▸ **Text shown**:
↓
7. The beginning of a solution

Our problem, where F is an unactualized future that would undermine the actual present chances given by E, is that C(F/E) = 0 because F and E are inconsistent, but C(F/E) [not equal to] 0 by the Principal Principle because E specifies that F has non-zero chance of coming about. If that use of the Principal Principle is fallacious, the contradiction goes away. We’re left with nothing worse than peculiar undermining.

But that use of the Principal Principle is fallacious, if indeed the present chances are made by a pattern that extends into the future. Then E bears inadmissible information about future history: it excludes the future F, and it likewise excludes all other futures that would undermine the present chances given by E. Since E is inadmissible, the Principal Principle does not apply. The fatal move that led from Humeanism to contradiction is no better than the obvious blunder:

C(the coin will fall heads/it is fair and will fall heads in 99 of the next 100 tosses) = 1/2 or even

C(the coin will fall heads/it is fair and it will fall heads) = 1/2.

Victory!–Another such victory and I am undone. What we have just seen is that if chancemaking patterns extend into the future, then any use of the Principal Principle is fallacious. For any proposition that bears information about present chances thereby bears information about future history. The Principal Principle never applies; and yet without it I deny that we have any handle at all on the concept of chance.
↑
▸ **Task requirements**:
(1) Answer these questions about the passage on the Principal Principle:
(a) Why does C(F/E) equal 0?
(b) Besides the future F, what else does E exclude?
(c) Without the Principal Principle, what does the writer deny that we have?
(2) In the passage on the Principal Principle, list everything said about E in clauses where E alone, or "it" standing for E, is the subject.

▸ **Recorded information**:
↓
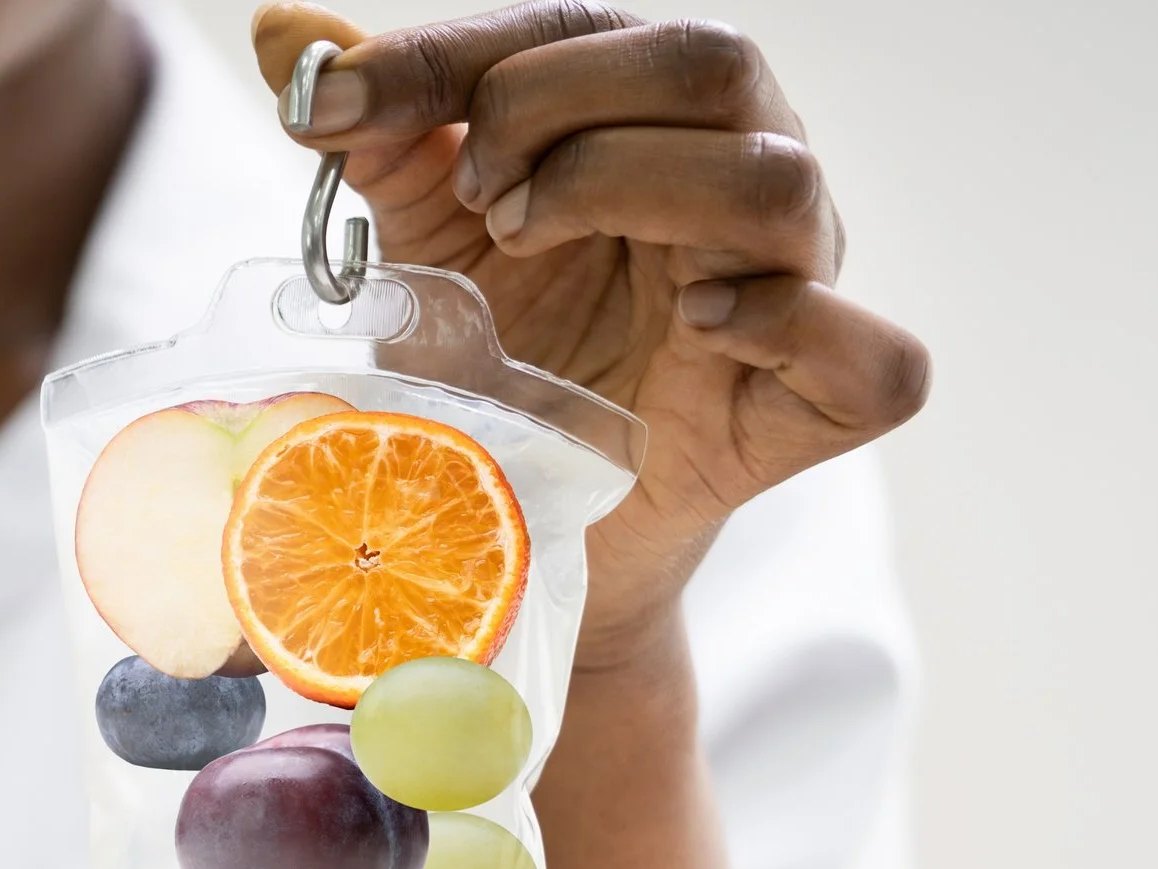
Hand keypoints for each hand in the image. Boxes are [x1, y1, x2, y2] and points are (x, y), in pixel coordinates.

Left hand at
↑
▸ **Responses**:
(1)
(a) Because F and E are inconsistent.
(b) All other futures that would undermine the present chances given by E.
(c) Any handle at all on the concept of chance.

(2)
- E specifies that F has non-zero chance of coming about.
- E bears inadmissible information about future history.
- It excludes the future F.
- It likewise excludes all other futures that would undermine the present chances given by E.
- E is inadmissible.